Também houve, em 2020, 19.233 casos de gravidez de menores de 19 anos, 30% a mais do que em 2019.
Segundo os dados das Nações Unidas, 7 de cada 10 mulheres bolivianas sofrem violência física ou verbal e psicológica no país.

Galindo considera que o colonialismo espanhol explica muito da violência e da pressão que sofrem as mulheres. “É por causa da cultura colonial que há na Bolívia uma idealização da mulher branca, num país em que a maioria é indígena e mestiça”, afirma.

“Isso por si só já é uma violência, pois você vê meninas tentando alisar o cabelo e seguir modas estrangeiras de se vestir. Por consequência, muitas mulheres de origem indígena, por se sentirem fora desse padrão de beleza, feias e não desejadas, se resignam a ter trabalhos mais baratos e mais duros. Em geral, servindo a mulheres brancas de nível econômico melhor.”

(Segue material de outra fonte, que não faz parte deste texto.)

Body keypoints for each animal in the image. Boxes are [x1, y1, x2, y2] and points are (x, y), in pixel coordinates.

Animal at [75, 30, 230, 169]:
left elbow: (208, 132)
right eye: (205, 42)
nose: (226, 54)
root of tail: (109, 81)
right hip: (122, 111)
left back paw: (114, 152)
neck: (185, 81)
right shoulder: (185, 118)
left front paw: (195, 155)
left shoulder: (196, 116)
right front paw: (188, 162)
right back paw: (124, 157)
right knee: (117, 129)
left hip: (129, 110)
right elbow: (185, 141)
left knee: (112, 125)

Houve reação de parte da sociedade, pois a estátua se localiza numa região de classe média, e portanto mais branca, de La Paz. Houve tentativas anônimas de limpar as pinturas na estátua e retirar a saia de “chola” da rainha Isabel. “Ser chola não é pedir um retrocesso a um passado que já foi. Somos cholas e queremos ser cosmopolitas e modernas”, declara Galindo.

Já a estátua de Colombo banhada em tinta vermelha não foi reivindicada por nenhum grupo específico, mas quem realizou a intervenção deixou clara sua mensagem. Estão escritas ali frases como “foi invasão”, “nos mataram” e “tirem Colombo daqui”. O nome do navegante genovês foi manchado de vermelho.